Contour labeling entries
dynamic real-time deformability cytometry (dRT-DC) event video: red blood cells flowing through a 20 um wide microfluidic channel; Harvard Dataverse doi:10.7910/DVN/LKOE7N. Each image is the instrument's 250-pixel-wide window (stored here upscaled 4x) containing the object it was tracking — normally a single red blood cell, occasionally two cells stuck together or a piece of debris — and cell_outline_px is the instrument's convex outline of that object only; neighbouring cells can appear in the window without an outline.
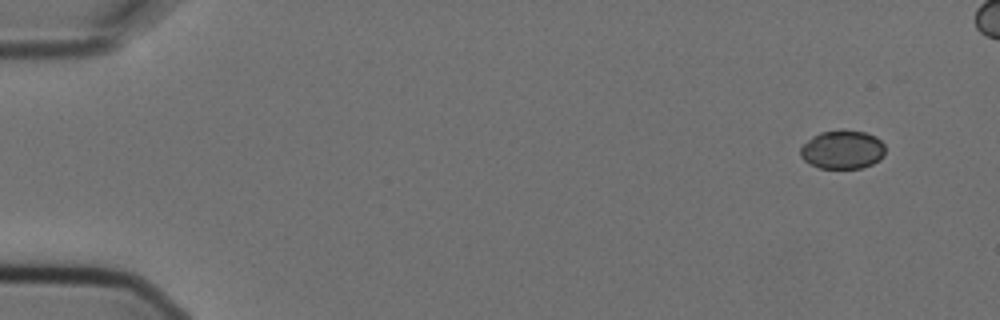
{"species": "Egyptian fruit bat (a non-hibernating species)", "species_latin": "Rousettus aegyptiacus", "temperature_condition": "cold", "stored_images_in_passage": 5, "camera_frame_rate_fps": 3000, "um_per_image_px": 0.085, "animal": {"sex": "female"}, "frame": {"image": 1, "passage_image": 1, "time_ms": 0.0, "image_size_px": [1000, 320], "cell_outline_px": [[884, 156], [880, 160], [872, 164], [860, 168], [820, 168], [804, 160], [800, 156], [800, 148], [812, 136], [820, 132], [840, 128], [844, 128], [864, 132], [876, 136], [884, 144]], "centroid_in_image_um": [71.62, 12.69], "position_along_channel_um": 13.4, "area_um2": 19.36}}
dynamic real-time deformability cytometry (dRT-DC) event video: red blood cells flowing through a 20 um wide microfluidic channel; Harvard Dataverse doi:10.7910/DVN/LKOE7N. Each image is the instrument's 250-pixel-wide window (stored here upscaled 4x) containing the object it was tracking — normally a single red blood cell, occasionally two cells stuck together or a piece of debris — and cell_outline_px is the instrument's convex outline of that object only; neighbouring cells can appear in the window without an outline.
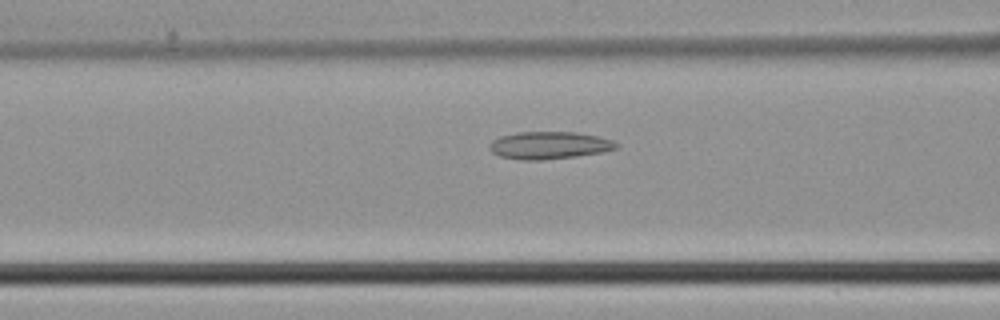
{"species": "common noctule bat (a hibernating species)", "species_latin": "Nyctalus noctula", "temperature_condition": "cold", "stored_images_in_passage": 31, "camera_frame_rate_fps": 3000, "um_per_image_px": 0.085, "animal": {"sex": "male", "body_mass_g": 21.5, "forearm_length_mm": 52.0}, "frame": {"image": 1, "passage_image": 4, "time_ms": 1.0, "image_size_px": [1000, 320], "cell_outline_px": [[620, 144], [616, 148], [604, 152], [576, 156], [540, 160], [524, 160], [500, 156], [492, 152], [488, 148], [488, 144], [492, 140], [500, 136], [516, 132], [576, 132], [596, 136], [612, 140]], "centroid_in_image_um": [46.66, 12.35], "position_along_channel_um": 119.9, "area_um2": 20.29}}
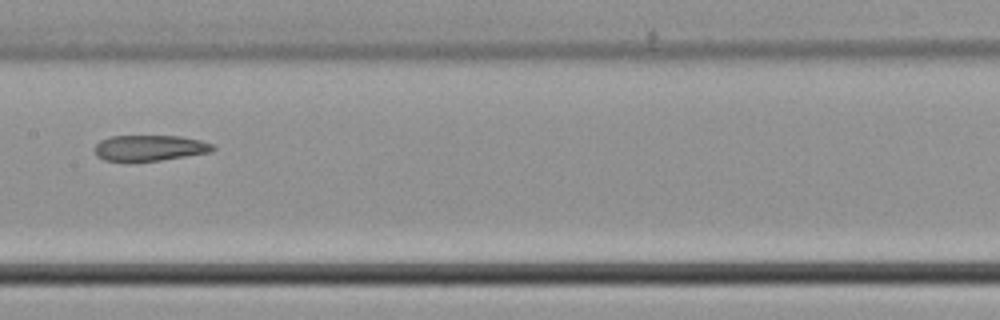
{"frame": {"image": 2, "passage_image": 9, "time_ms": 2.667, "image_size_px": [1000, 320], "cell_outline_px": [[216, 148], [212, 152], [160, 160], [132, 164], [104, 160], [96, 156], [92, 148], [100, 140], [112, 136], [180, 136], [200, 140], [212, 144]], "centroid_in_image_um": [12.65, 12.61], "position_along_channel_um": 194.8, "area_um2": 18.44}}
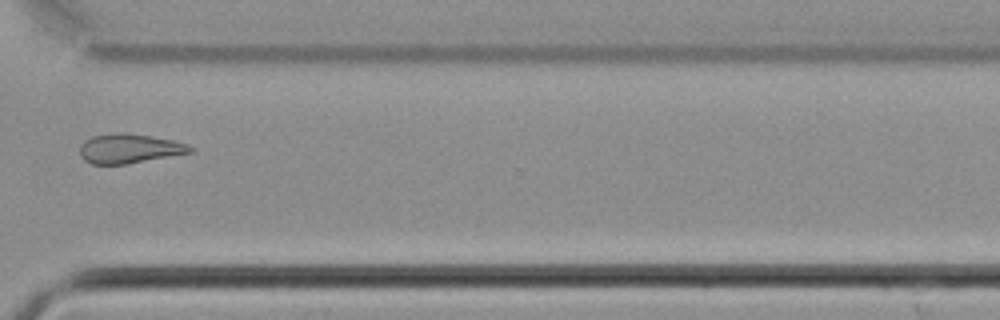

*REQUIRED TASK*: Reproduce the records verbatim, omitting all images they contain.

*EXERCISE SOLUTION*:
dynamic real-time deformability cytometry (dRT-DC) event video: red blood cells flowing through a 20 um wide microfluidic channel; Harvard Dataverse doi:10.7910/DVN/LKOE7N. Each image is the instrument's 250-pixel-wide window (stored here upscaled 4x) containing the object it was tracking — normally a single red blood cell, occasionally two cells stuck together or a piece of debris — and cell_outline_px is the instrument's convex outline of that object only; neighbouring cells can appear in the window without an outline.
{"species": "Egyptian fruit bat (a non-hibernating species)", "species_latin": "Rousettus aegyptiacus", "temperature_condition": "cold", "stored_images_in_passage": 5, "camera_frame_rate_fps": 3000, "um_per_image_px": 0.085, "animal": {"sex": "female"}, "frame": {"image": 1, "passage_image": 1, "time_ms": 0.0, "image_size_px": [1000, 320], "cell_outline_px": [[884, 156], [880, 160], [872, 164], [860, 168], [820, 168], [804, 160], [800, 156], [800, 148], [812, 136], [820, 132], [840, 128], [844, 128], [864, 132], [876, 136], [884, 144]], "centroid_in_image_um": [71.62, 12.69], "position_along_channel_um": 13.4, "area_um2": 19.36}}
dynamic real-time deformability cytometry (dRT-DC) event video: red blood cells flowing through a 20 um wide microfluidic channel; Harvard Dataverse doi:10.7910/DVN/LKOE7N. Each image is the instrument's 250-pixel-wide window (stored here upscaled 4x) containing the object it was tracking — normally a single red blood cell, occasionally two cells stuck together or a piece of debris — and cell_outline_px is the instrument's convex outline of that object only; neighbouring cells can appear in the window without an outline.
{"species": "common noctule bat (a hibernating species)", "species_latin": "Nyctalus noctula", "temperature_condition": "cold", "stored_images_in_passage": 31, "camera_frame_rate_fps": 3000, "um_per_image_px": 0.085, "animal": {"sex": "male", "body_mass_g": 21.5, "forearm_length_mm": 52.0}, "frame": {"image": 1, "passage_image": 4, "time_ms": 1.0, "image_size_px": [1000, 320], "cell_outline_px": [[620, 144], [616, 148], [604, 152], [576, 156], [540, 160], [524, 160], [500, 156], [492, 152], [488, 148], [488, 144], [492, 140], [500, 136], [516, 132], [576, 132], [596, 136], [612, 140]], "centroid_in_image_um": [46.66, 12.35], "position_along_channel_um": 119.9, "area_um2": 20.29}}
{"frame": {"image": 2, "passage_image": 9, "time_ms": 2.667, "image_size_px": [1000, 320], "cell_outline_px": [[216, 148], [212, 152], [160, 160], [132, 164], [104, 160], [96, 156], [92, 148], [100, 140], [112, 136], [180, 136], [200, 140], [212, 144]], "centroid_in_image_um": [12.65, 12.61], "position_along_channel_um": 194.8, "area_um2": 18.44}}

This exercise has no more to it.